Fairfax Media has learned that Rob Oakeshott and Tony Windsor vented their concerns in a face-to-face meeting with the Prime Minister and Treasurer yesterday morning during negotiations over a $760 million savings measure that was part of last week's midyear budget update.

The measure involved unclaimed superannuation and dormant bank savings being taken by the government and put in general revenue.

Gillard, Swan

Playing politics ... rural NSW independents told Julia Gillard and Wayne Swan to stop rushing legislation on key policies, or risk having budget measures blocked. Photo: Getty Images

The government attempted to rush the legislation through the lower house this week but the independents and the opposition argued the measure warranted more scrutiny, forcing the government to cancel debate on Wednesday.

The government tried to resume debate and bring it to the vote yesterday but Mr Oakeshott and Mr Windsor made the government refer the bill to a Senate committee which will report back on November 19.

This leaves just a week to secure its passage before Parliament rises for the year.

The superannuation bill was the catalyst for Mr Oakeshott and Mr Windsor pouring out their grievances to the government yesterday.

''It was the first shot across the bow on a range of issues,'' said a source close to the two men.

Mr Windsor complained about last week's surprise announcement about extra water being sent down the Murray to placate the South Australian government and the expectation the independents would pass the necessary legislation without proper examination.

Then yesterday, the government unveiled the final Murray-Darling Basin plan which will be put to the Parliament in the final week of this month.

Mr Windsor warned the government not to try to use the plan as a political wedge, given the divisions that exist in the Coalition, or he would oppose it.

''The issue is bigger than politics.
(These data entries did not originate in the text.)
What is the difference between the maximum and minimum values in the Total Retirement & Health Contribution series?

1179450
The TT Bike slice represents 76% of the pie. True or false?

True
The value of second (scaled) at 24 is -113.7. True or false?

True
This is about a win-win for everybody, including the river,'' he said.

When the plan is presented to Parliament, it will be in the form of regulation and must be disallowed by either House to be defeated.
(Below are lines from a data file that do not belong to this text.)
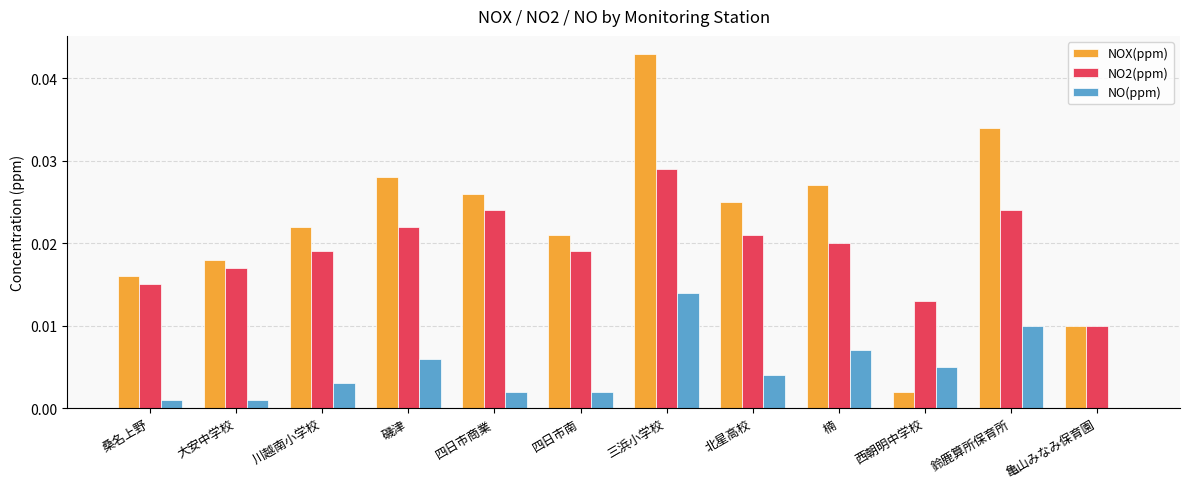

The NO(ppm) series shows 0.0 at 磯津. True or false?

True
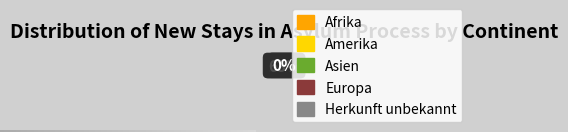

Which has a higher value, Herkunft unbekannt or Europa?

Europa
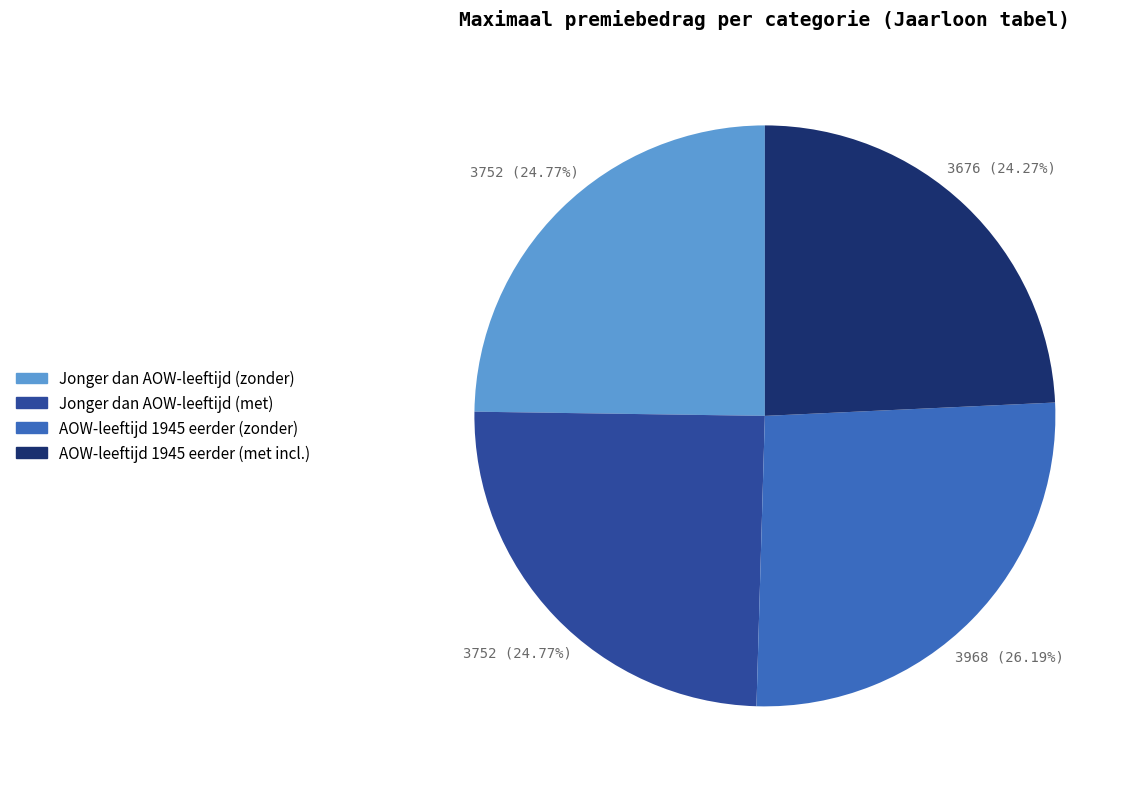

The Jonger dan AOW-leeftijd (met) slice represents 34% of the pie. True or false?

False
Mr Oakeshott listed a series of grievances at the meeting with Mr Swan and Ms Gillard including the recent decision to shelve plans to recognise indigenous people in the Constitution.

Mr Windsor, Mr Oakeshott, and the Tasmanian independent, Andrew Wilkie, all believe the quest to deliver a surplus this financial year is about politics rather than sound economics and will not just rubber stamp any measure.

''At this point in time … I am not inclined to support any measures which are aimed at achieving a political outcome,'' Mr Wilkie said.